Shifting the Shape of the Game

On the weekend, my eight year old son and I played mini-golf.  As I took the score card, he told me he didn’t want to keep score.  I found myself a bit attached to keeping score – what’s the point if we don’t?  But I agreed, grumbling a little in my mind.

It felt a bit strange starting, knowing we weren’t keeping score, feeling like my shots didn’t “count”.

On about the third hole, his first shot didn’t go very far.  In fact, you could probably say it failed.  He looked at me and asked if he could take it over.

Could he take it over? I realized his question was kind of pointless if we weren’t keeping score.  It didn’t matter if he “took it over” or not – it wouldn’t be reflected anywhere.  Of course, he could take another shot.

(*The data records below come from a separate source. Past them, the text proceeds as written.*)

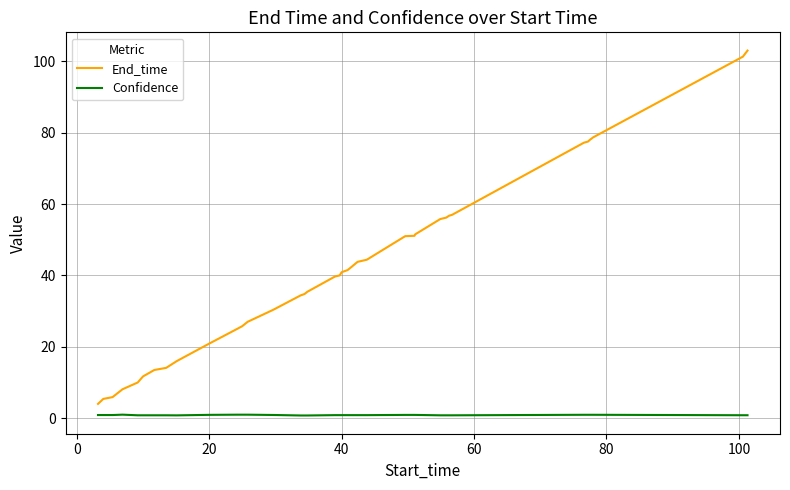

True or false: End_time and Confidence cross at least once.

False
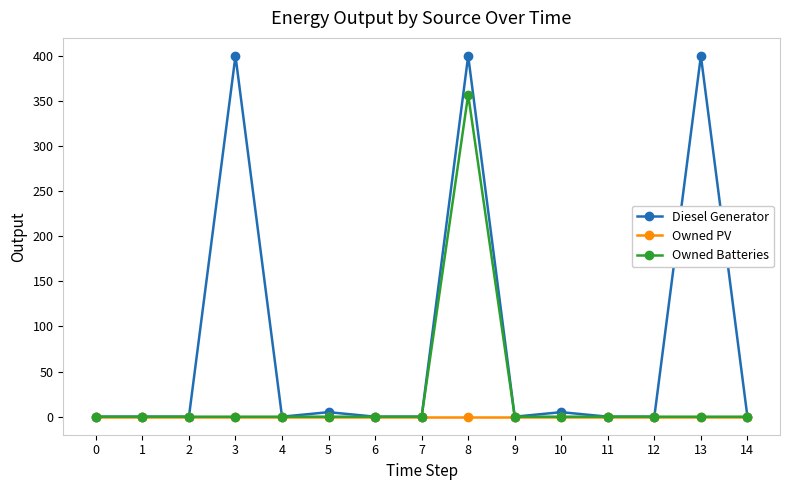

Reading right to left, transcribe all the data shown in this chart.

Diesel Generator: 14=0	13=400	12=0	11=0	10=5	9=0	8=400	7=0	6=0	5=5	4=0	3=400	2=0	1=0	0=0
Owned PV: 14=0	13=0	12=0	11=0	10=0	9=0	8=0	7=0	6=0	5=0	4=0	3=0	2=0	1=0	0=0
Owned Batteries: 14=0	13=0	12=0	11=0	10=0	9=0	8=357	7=0	6=0	5=0	4=0	3=0	2=0	1=0	0=0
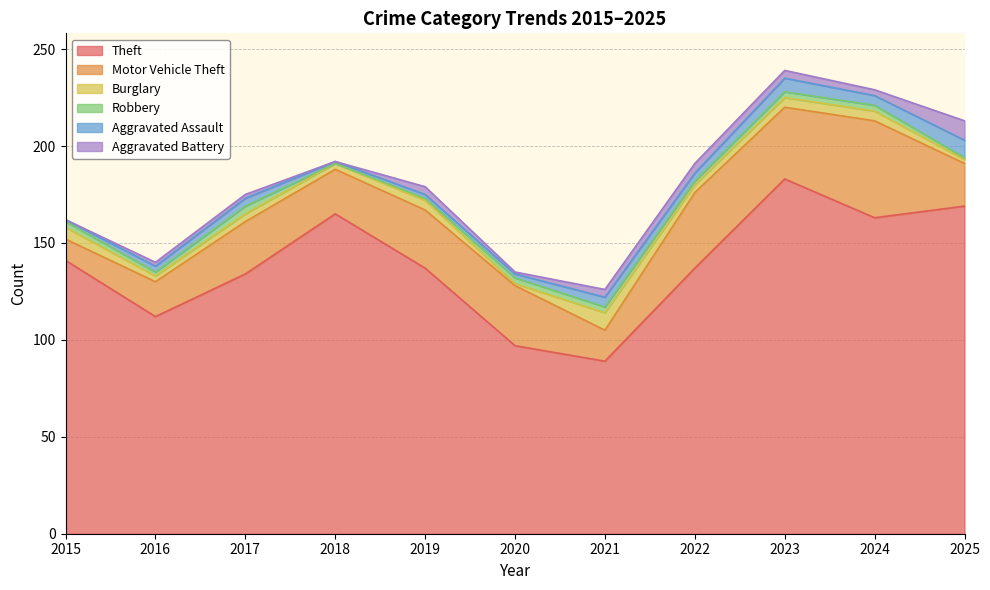

At which category does the chart reach its minimum across all series?

2018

He asked the same question a couple more times and I told him it didn’t matter – of course he could.  And that was about when I realized it did matter – but in a different way than through the traditional lenses through which we were both seeing the game – me through the lens of keeping score in order for the game to have meaning and him through the lens of continuing to ask permission to re-do a shot to keep his score low.

We had shifted the shape of our game, but we both still playing by the old rules.  How often does this happen in the larger world?  How often do we continue to play by the old rules even when we know we want something different, even when the field opens up for something different to emerge.  It is only through awareness, reflection and mindfulness that we are able to fully embrace the shifting shape of the game and shape shift ourselves to flow well with the emergence that then becomes available.

In that moment of realization, the potential of the new “rules” opened up.  Not only could my son re-do a shot, but he could now “safely” develop his skill at the game without feeling the need to “cheat” to try to keep his score low.  So instead of sliding his ball into the hole, now he could “risk” hitting it to see what happened and learn how he could improve.

It was just a game of mini-golf — and it was so much more than a game of mini-golf.  Grateful to this youngster who is such a teacher in my life.